§ **Parts of the exercise**
a. In the passage below on Texas's Covid-19 reopening, what did Phase III allow?
b. Does the passage below on Texas's Covid-19 reopening support each statement? Answer yes or no, and quote the words that decide it.
(i) The May 22 statement required residents to wear face masks.
(ii) Phase III was unveiled on June 3.
(iii) Abbott said the new positive cases came largely from isolated hot spots in nursing homes, jails and meat packing plants.
c. Write the next part of the passage below on Texas's Covid-19 reopening, starting after its final sentence.

═════ Selected passage ═════

On May 22, Abbott issued a “Be A Good Neighbor. Be a Good Texan” statement that encouraged — but didn’t require — residents to keep their distance, wear face masks and regularly wash their hands. On June 3, with daily Covid-19 cases spiking, a trend that has yet to abate, Abbott unveiled yet another aggressive reopening push, Phase III, which allowed all businesses to operate at 50% capacity.
“The people of Texas continue to prove that we can safely and responsibly open our state for business while containing Covid-19 and keeping our state safe,” Abbott said, even though the virus had not been contained. “As anticipated, the new positive cases that we are seeing are largely the result of isolated hot spots in nursing homes, jails and meat packing plants. Thanks to the effectiveness of our Surge Response Teams, we have the ability to contain those hot spots while opening up Texas for business.”
Abbott, a Republican, plowed ahead despite criticisms from Democrats and senior state officials that he was moving too fast and possibly jeopardizing public health.

═════ Data section ═════

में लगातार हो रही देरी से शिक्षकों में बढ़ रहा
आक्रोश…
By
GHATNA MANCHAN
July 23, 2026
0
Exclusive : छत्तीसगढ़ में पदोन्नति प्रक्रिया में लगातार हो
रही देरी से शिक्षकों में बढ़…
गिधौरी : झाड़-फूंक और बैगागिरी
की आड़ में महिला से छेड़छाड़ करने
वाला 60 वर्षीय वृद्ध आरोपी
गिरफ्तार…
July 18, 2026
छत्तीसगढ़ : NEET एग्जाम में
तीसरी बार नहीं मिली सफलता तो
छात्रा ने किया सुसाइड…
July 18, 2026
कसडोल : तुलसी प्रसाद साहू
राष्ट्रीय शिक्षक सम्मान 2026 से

═════
═════ Data section ═════

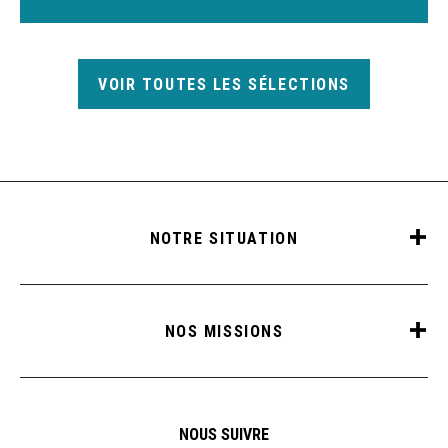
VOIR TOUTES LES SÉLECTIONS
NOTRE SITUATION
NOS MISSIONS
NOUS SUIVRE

═════

§ **Results for the exercise**
a. All businesses could operate at 50% capacity.

b.
(i) No: "encouraged — but didn’t require — residents to keep their distance, wear face masks and regularly wash their hands"
(ii) Yes: "On June 3, with daily Covid-19 cases spiking, a trend that has yet to abate, Abbott unveiled yet another aggressive reopening push, Phase III"
(iii) Yes: "the new positive cases that we are seeing are largely the result of isolated hot spots in nursing homes, jails and meat packing plants"

c.
On June 11, joined by baseball legend Nolan Ryan, Abbott rolled out another public service announcement. Titled “Don’t Be a Knucklehead,” it again encouraged, but didn’t mandate, social distancing and mask wearing. Four days later, with daily infections soaring, Abbott, along with Jaylon Smith of the Dallas Cowboys, encouraged Texans to “Wear a Mask On and Off the Field.” But Abbott told local authorities they couldn’t fine people for going maskless. He also resisted pleas from a large group of Texas mayors who wanted to make masks mandatory because they “could prove to be the most effective way to prevent the transmission of this disease.”
On June 16, with Texas reporting 93,569 cases of Covid-19, Abbott assured his constituents that “despite an uptick in positive cases, there continues to be abundant hospital capacity.” In a TV interview around the same time, he said there was “no real need to ratchet back the opening of businesses in the state” because “we have so many hospital beds available to anybody who gets ill.”
Reality has finally intervened. As of Wednesday, Texas had 125,921 reported cases of Covid-19. About 4,000 coronavirus patients are hospitalized, up from 3,000 several days ago. TMC and other hospitals are sagging beneath the weight of Covid-19.
And, suddenly, Abbott is speaking more plainly about the peril his state faces. “There is a massive outbreak of Covid-19 across the state of Texas,” he said in a local TV interview on Wednesday. “There are some regions in the state of Texas that are running tight on hospital capacity that may necessitate a localized strategy to make sure that hospital beds will be available.”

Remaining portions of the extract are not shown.